O destino de Fei Fei, entretanto, não reserva apenas a concretização de mitos e crenças simbólicas. A descoberta de Chang’e contraria as expectativas idealizadas da adolescente e demonstra como a deusa e o mundo habitado por ela não são prefeitos nem idílicos, criando uma reviravolta que compromete os personagens e a abordagem geral da obra. A divindade é apresentada como uma figura egocêntrica e agressiva que se deleita com a ovação de fãs e impõe seus objetivos de modo intransigente – ela impulsiona uma aventura baseada em uma conveniência dramática (encontrar um objeto tornado misterioso por simples facilitação do roteiro) que mais parece uma competição egoísta do que uma missão compatível com o tom da narrativa. Por mais que o conflito de Chang’e se assemelhe ao de Elsa de “Frozen“, sua caracterização enfraquece a motivação amorosa que a move e a aventura que desencadeia reduz a inocência das histórias míticas e estabelece um cinismo nada bem-vindo ao que o filme fazia até aquele momento.

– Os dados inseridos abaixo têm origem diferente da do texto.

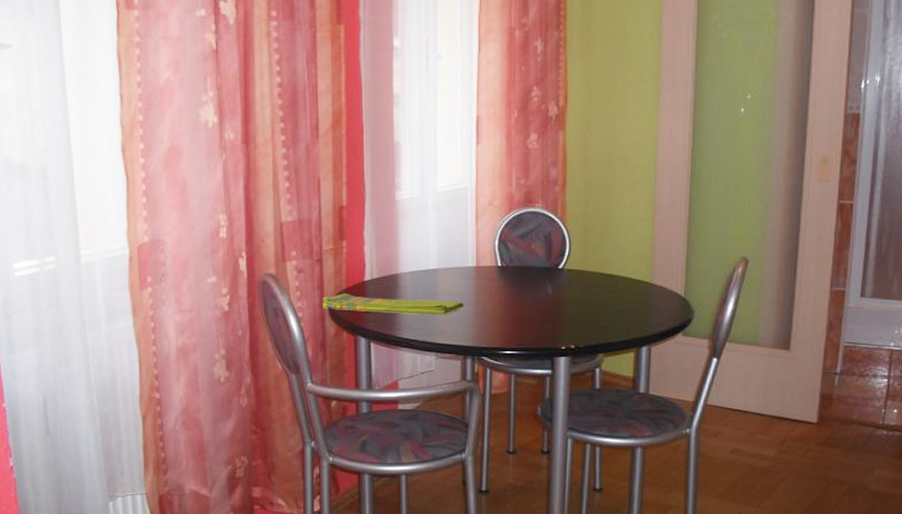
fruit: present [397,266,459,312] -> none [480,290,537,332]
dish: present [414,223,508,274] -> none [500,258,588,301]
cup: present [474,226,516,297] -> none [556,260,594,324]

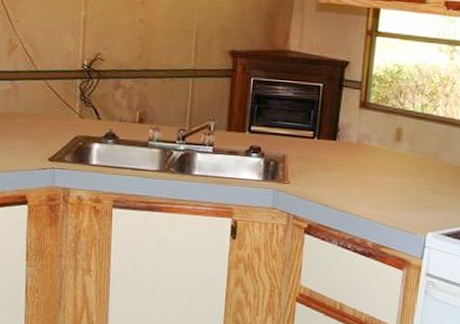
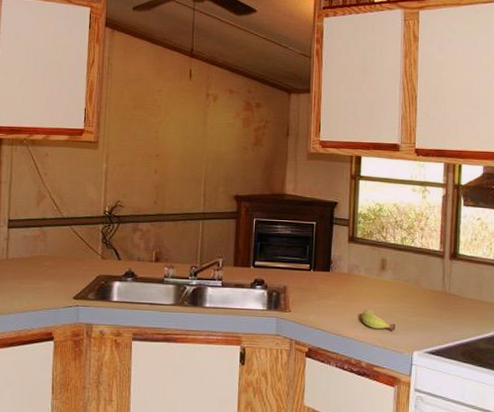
fruit: none [370,184,409,210] -> present [361,309,395,331]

Sob outro ângulo, o segundo e o terceiro atos criam muitos elementos para lidar enquanto associam a jornada da protagonista às subtramas míticas. Existem vários alívios cômicos ou sidekicks orbitando ao redor de Fei Fei que, embora tenham uma identidade visual própria e uma personalidade marcante, não possuem um período tão coeso com ela. Inicialmente, o irmão dela e seu sapo seriam os companheiros de missão junto com a coelhinha dela, mas os personagens logo são direcionados para outro ponto da aventura; em seguida, a jovem encontra um cão verde e translúcido que possuía um passado em comum com a deusa, convivendo com ele na metade final da narrativa com uma dinâmica de transformação emocional. Ao fim e ao cabo, esses coadjuvantes ficam limitados a um trecho pequeno da produção ao lado da protagonista, o que torna a evolução dramática da adolescente dependente apenas do clímax narrativo.

Apesar de o desenvolvimento do arco de Fei Fei não ser construído gradualmente até seu ápice, é interessante notar como a resolução é mais intimista do que acelerada por conta da conclusão dos desafios da aventura. A menina e a deusa enfrentam suas dores pessoais e aprendem a lição de que as perdas não precisam, necessariamente, paralisar, pois podem também levar a reconstruções da vida. “A caminho da Lua” pode até se desviar do sentimento inicial quando a ação passa a ocorrer no astro, no entanto o conceito original se mantém vivo e retorna no encerramento sem melodramas incontroláveis. Dessa maneira, as sequências musicais, os traços lúdicos dos personagens e dos cenários e a abordagem consolidam a força dos mitos e da imaginação para dar sentido e explicação para a vida.